White Dot Syndromes are a collection of eye disorders characterized by whitish-yellow lesions that affect the layers of the retina. White Dot Syndromes are inflammatory reactions most frequently diagnosed in young, otherwise healthy adults. Symptoms of white dot syndromes can include flashes of light, floaters, acute vision loss and loss of peripheral vision. Examples of white dot syndromes are birdshot retinochoroidopathy, multifocal choroiditis, and toxocariasis.
- White Dot Syndromes are a group of eye diseases involving white-yellowish lesions inside of the retina.
- White dot syndromes are inflammatory reactions due to immune dysfunction, and often occur after a viral illness.
- Symptoms of white dot syndromes can include flashes of light, floaters, acute vision loss and loss of peripheral vision.
Understanding White Dot Syndrome
White Dot Syndromes are a group of eye disorders that are inflammatory chorioretinopathies, which are disorders of the choroid and retina. The retina is the thin layer of light-sensitive tissue that lines the back of the eye like wallpaper. The choroid is the layer of blood vessels that is behind the retina. White dot syndromes primarily affect the outer retinal layers and the choroid.
The main characteristic of retinal white dot syndrome is the development of multiple distinctive white or cream-colored chorioretinal lesions. These lesions have unknown etiology, meaning that the cause of these lesions is unknown. However, it is suspected that retinal white dot syndrome is autoimmune or inflammatory in nature. Patients with this disorder may initially have viral-like illness of the body, with symptoms such as fever, nausea, and headaches. These symptoms usually precede the onset of sudden, painless vision loss. Retina white dot syndromes typically affect women in their late thirties but can occur in both men and women between 15 to 45 years of age.
Symptoms of white dot syndrome may include:
- Sudden, painless blurry vision
- Mild light sensitivity
- Flashes of light
- Black spot in vision
- Viral illness symptoms such as fever, nausea, chills, headache, or sore throat
Diseases That Constitute White Dot Syndrome
White dot syndrome include: Acute Posterior Multifocal Placoid Pigment Epitheliopathy (APMPPE), serpiginous choroiditis, Multiple Evanescent White Dot Syndrome (MEWDS), birdshot retinochoroidopathy, and histoplasmosis.
- Acute Posterior Multifocal Placoid Pigment Epitheliopathy (APMPPE)
APMPPE causes acute vision loss in adults, oftentimes after viral illness. Creamy, white, subretinal lesions are present in both eyes. These lesions typically spontaneously resolve and disappear over the course of weeks to months. This condition does not usually require treatment.
- Serpiginous Choroidopathy
Serpiginous choroidopathy is a rare clinical condition that causes yellow-white lesions in both eyes that extend from the optic nerve outwards. This condition usually affects adults between 30 to 60 years old. Systemic corticosteroids are used to treat this condition, although it has a high rate of recurrence. The most common complication is choroidal neovascularization, which results in blood leaking from the choroid into the retina.
- Multiple Evanescent White Dot Syndrome (MEWDS)
MEWDS usually affects one eye only. It causes sudden vision loss in one eye, and usually affects young females after viral illness.

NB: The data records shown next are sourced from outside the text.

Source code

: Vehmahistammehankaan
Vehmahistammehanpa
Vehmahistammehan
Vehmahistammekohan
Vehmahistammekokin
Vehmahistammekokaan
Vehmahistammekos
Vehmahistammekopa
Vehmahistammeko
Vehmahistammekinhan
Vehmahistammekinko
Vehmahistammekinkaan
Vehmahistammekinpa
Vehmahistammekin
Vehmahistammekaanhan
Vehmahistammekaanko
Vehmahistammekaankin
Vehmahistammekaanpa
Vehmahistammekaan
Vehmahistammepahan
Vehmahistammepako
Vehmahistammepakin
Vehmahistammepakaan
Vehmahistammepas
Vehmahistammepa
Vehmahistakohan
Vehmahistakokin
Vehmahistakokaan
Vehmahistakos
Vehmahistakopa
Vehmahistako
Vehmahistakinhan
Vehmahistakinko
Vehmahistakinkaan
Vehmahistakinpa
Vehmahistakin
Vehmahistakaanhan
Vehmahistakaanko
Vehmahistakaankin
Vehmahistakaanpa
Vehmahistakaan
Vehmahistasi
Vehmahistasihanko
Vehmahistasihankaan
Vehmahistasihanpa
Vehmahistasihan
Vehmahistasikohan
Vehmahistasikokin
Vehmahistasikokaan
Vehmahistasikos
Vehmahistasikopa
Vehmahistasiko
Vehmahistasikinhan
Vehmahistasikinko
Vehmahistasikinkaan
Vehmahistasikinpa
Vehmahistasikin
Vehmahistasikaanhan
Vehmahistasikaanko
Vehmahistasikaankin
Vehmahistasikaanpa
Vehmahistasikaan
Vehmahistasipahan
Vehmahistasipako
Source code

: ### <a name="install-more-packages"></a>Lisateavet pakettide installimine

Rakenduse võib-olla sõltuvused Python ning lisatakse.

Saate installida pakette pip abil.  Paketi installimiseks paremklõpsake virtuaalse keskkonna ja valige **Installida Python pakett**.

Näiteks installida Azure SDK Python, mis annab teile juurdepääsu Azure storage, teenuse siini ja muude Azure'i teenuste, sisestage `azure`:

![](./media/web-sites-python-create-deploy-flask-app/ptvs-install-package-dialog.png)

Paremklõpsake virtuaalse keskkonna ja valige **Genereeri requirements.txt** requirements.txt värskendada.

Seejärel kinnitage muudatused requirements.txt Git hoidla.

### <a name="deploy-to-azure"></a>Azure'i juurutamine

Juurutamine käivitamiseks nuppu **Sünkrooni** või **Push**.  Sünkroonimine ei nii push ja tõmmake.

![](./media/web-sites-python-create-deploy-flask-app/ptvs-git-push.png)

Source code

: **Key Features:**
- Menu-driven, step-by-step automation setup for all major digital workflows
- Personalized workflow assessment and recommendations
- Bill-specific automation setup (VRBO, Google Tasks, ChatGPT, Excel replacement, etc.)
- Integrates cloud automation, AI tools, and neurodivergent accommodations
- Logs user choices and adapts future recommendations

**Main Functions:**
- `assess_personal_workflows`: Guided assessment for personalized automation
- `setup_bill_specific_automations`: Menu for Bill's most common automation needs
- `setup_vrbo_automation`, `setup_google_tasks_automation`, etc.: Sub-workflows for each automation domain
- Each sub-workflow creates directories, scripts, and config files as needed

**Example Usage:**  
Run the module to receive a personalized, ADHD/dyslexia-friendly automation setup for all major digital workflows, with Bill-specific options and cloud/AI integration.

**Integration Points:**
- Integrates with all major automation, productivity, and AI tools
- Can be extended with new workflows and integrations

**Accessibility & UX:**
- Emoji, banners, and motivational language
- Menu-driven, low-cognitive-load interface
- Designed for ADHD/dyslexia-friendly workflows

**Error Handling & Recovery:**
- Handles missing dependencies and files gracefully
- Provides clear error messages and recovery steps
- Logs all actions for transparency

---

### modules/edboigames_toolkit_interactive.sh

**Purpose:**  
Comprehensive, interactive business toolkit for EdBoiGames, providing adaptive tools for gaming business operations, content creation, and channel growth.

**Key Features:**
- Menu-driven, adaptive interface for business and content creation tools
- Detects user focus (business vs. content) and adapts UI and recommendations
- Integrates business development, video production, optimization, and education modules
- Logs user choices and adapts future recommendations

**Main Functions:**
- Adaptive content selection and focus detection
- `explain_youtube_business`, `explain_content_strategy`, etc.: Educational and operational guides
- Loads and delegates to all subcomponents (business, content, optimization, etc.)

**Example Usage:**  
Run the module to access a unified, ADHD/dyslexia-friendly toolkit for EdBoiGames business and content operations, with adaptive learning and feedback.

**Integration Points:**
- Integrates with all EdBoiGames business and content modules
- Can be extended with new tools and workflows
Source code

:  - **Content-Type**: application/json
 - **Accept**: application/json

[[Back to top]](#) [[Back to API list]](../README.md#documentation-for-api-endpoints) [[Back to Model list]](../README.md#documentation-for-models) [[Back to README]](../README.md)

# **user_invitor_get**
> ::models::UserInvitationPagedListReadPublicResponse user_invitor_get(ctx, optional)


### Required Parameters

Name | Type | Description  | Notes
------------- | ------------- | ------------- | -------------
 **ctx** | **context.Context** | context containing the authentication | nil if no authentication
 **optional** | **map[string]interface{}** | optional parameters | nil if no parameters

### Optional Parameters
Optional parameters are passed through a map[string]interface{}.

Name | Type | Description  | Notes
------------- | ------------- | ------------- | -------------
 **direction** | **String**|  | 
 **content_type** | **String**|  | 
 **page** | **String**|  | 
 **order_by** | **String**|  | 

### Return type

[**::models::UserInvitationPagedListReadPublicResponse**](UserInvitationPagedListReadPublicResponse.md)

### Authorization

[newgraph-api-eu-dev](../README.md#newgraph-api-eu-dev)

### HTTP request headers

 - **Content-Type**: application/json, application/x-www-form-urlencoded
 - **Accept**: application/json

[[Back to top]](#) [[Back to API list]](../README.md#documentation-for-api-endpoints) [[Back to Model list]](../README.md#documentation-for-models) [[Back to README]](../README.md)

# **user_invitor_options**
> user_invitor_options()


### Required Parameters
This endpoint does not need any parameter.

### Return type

There is typically no treatment required for this condition and the vision returns to normal spontaneously within a few weeks. Flashing lights or shimmering lights in the vision are unique symptoms of MEWDS.
- Birdshot Retinochoroidopathy
Birdshot retinochoroidopathy is also known as birdshot chorioretinopathy. Yellow-white lesions can occur in the retina due to chronic, bilateral, and posterior uveitis, which is inflammation. The condition mainly affects Caucasian females between the ages of 40 and 60. It is usually treated with systemic immunosuppression.
Ocular histoplasmosis is an eye condition caused by Histoplasma capsulatum fungus present in the Ohio and Mississippi river valley regions. It usually infects patients aged 20 to 50 years old after the spores are inhaled. The classic triad of ocular findings for histoplasmosis are chorioretinal scars, peripapillary atrophy, and a choroidal neovascular membrane. These chorioretinal scars can appear like white dots, hence this condition is part of the white dot syndromes.